Memory increase while reading batches

I am having a trouble with increasing memory issue.

Every time I go on with a batch, memory is increasing and eventually reaches out of memory.

I am sure that it is not related to the training process, because even if I comment out the training part, the memory keeps on accumulating by only reading the batches.

Below is my code snippet.

data is a list of list in the following format.
[[1,2,3],[4,5,6]...]

for epoch in range(numEpoch):
    filename = 'somefile.pkl'
    
    data = pkl.load(open(filename))           
    train_by_dataloader = Dataset_triplet(data)
    train_loader = DataLoader(dataset=train_by_dataloader, batch_size=self.batch_size, shuffle=True)
    
    
    for batch_idx, batch in enumerate(train_loader):
        u = Variable(batch['u'])
        i = Variable(batch['i'])
        j = Variable(batch['j'])


        ...memory keeps on accumulating...

and my DataLoader is

class Dataset_triplet(Dataset):
    def __init__(self, totalData):
        self.totalData = totalData
        
    def __len__(self):
        return len(self.totalData)
    
    def __getitem__(self, idx):
        result = {'u':self.totalData[idx,0],'i':self.totalData[idx,1],'j':self.totalData[idx,2]}
        return result

I am guessing that my DataLoader has some problem…

can anyone help me out?

Hm, I can’t see an issue right now, but for debugging purposes, have you tried to just iterate over the tensors without casting them to Variables?

Can you post the missing code please?
Are you storing somehow the loss of your calculations?

Even if I did, that shouldn’t be a problem for now because the memory increases even without that part.

Anyways, the rest of the training code looks like this

def training(self):
    model = modeler(num1, num2, K)
    if self.cuda_available == True: 
        model = model.cuda(self.cuda)
        
    criterion = torch.nn.MarginRankingLoss(margin=self.margin)
    optimizer = optim.SGD(model.parameters(), lr = self.lRate)
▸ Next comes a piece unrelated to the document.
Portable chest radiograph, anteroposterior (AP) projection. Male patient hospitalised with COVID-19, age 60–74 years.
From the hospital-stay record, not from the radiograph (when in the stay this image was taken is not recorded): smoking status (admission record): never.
    for epoch in range(numEpoch):
        filename = 'somefile.pkl'
    
        data = pkl.load(open(filename))           
        train_by_dataloader = Dataset_triplet(data)
        train_loader = DataLoader(dataset=train_by_dataloader, batch_size=self.batch_size, shuffle=True)
    
    
        for batch_idx, batch in enumerate(train_loader):
            u = Variable(batch['u'])
            i = Variable(batch['i'])
            j = Variable(batch['j'])
            optimizer.zero_grad()
    
            pos, reg = model(u, i)
            neg, _ = model(u, j)
    
         if self.cuda_available == True:
             loss = criterion(pos, neg, Variable(torch.FloatTensor([-1])).cuda(self.cuda))
         else:
             loss = criterion(pos, neg, Variable(torch.FloatTensor([-1])))
    
         loss += self.reg1 * reg
         loss.backward()
         optimizer.step()
    
    
         totalLoss += loss.item()

I tried that but the memory still increases.

Actually, even if I comment out

u = Variable(batch['u'])
i = Variable(batch['i'])
j = Variable(batch['j'])

the above code, the memory still increases.
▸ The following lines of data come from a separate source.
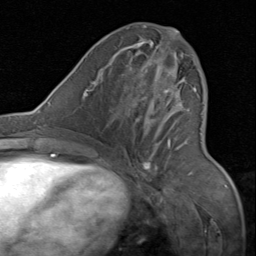
Breast MRI (dynamic contrast-enhanced), one axial slice; position 38 of 80 along the scan axis; cropped to one breast; dynamic contrast-enhanced series, time point 2 of 8 at this slice position (early post-contrast); 1.5 T; TE 1.7 ms, TR 4.5 ms; 2 mm slice thickness; 256 × 256 image matrix, field of view 180 × 180 mm. Female patient.
Structures marked on this image (semi-automatically segmented with operator editing):
- enhancing-tissue mask used for the functional tumour volume (all voxels passing the contrast-enhancement thresholds inside the analysis volume; usually the tumour): bounding box (x1, y1, x2, y2) in pixels: (130, 31, 198, 174)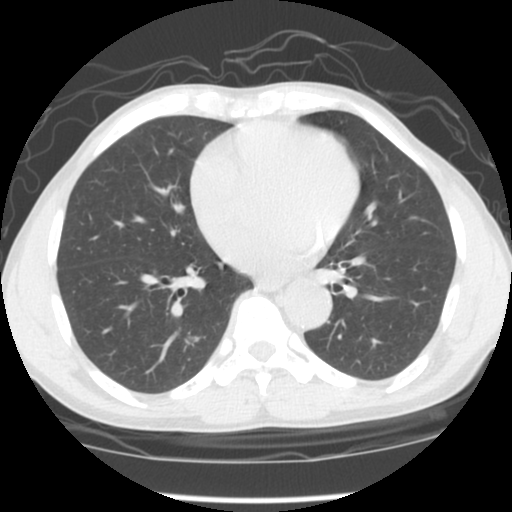
Low-dose screening chest CT, axial slice. Second annual screen. Lung window (W 1500 / L -600 HU). 2.5 mm slice thickness. Slice 47 of 118 in the series. Male participant, aged 58 years at enrolment. Current smoker at enrolment.
Expert reader's lesion annotation, bounding box <170,326,213,361> (left, top, right, bottom; pixels). Reader record for this screening exam (exam-level; its link to the box is not recorded): non-calcified nodule or mass ≥4 mm, left upper lobe, 10 × 10 mm, poorly defined margins, ground glass attenuation, pre-existing on the prior screen: yes; interval growth: no. Note: the box lies in the patient's right hemithorax on this image, whereas the reader's record names the left lung; they may be different findings. Official screen result: positive, no significant change: stable abnormalities potentially related to lung cancer, unchanged since the prior screening exam.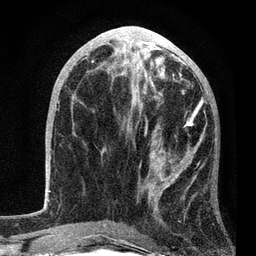
Breast MRI, one axial slice. Position 37 of 80 along the scan axis. Cropped to one breast. Dynamic contrast-enhanced series, time point 2 of 7 at this slice position (early post-contrast). 3 T. TE 2.2 ms, TR 5.4 ms. 2 mm slice thickness. 256 × 256 image matrix. Female patient.
Outlined on this slice (semi-automatic segmentation, software-assisted and operator-edited):
- enhancing-tissue mask used for the functional tumour volume (all voxels passing the contrast-enhancement thresholds inside the analysis volume; usually the tumour): box from (x=102, y=85) to (x=206, y=231) px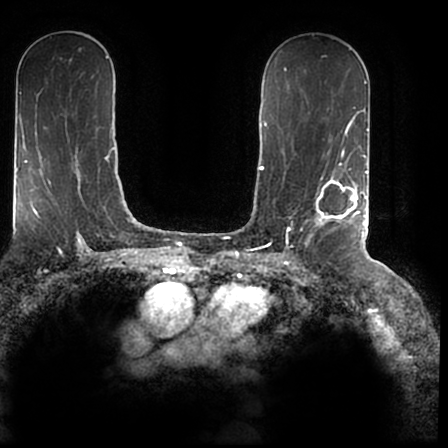
Breast MRI (dynamic contrast-enhanced), one axial slice; position 106 of 200 along the scan axis; cropped to one breast; dynamic contrast-enhanced series, time point 2 of 7 at this slice position (early post-contrast); 1.5 T; TE 2.2 ms, TR 4.6 ms; 0.8 mm slice thickness; 448 × 448 image matrix, field of view 280 × 280 mm. Female patient.
Annotated regions visible in this slice (semi-automatic segmentation, software-assisted and operator-edited):
- enhancing-tissue mask used for the functional tumour volume (all voxels passing the contrast-enhancement thresholds inside the analysis volume; usually the tumour): bounding box [x1, y1, x2, y2] px = [304, 167, 366, 244]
This makes me pretty sure that the problem comes from DataLoader

hm, and you are really sure that it’s increasing in the for-loop over the batches and not the for-loop over the epochs? Because the only thing I could see right now is that you are not closing the pickle file object (not sure if that’s necessary still, but personally, I always use the “with” context managers when dealing with files)
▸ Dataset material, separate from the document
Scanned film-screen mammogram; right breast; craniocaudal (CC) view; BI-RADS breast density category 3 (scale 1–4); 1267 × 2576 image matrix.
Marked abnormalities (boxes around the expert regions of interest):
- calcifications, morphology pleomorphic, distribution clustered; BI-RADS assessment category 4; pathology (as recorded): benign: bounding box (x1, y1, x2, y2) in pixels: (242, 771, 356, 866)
I tried to open with the with context and it doesn’t work.

I am sure that the problem happens in the for loop of batches (I checked the memory using by using psutil.)

Hm, so it’s the regular RAM not the GPU memory? I had some issues with GPU memory & the batch loader when runs got aborted (the process kept running in the background, PyTorch doesn’t free GPU’s memory of it gets aborted due to out-of-memory error). It’s probably not related since you mention the memory increases during the run. Sorry, I have no idea what could cause that in your case.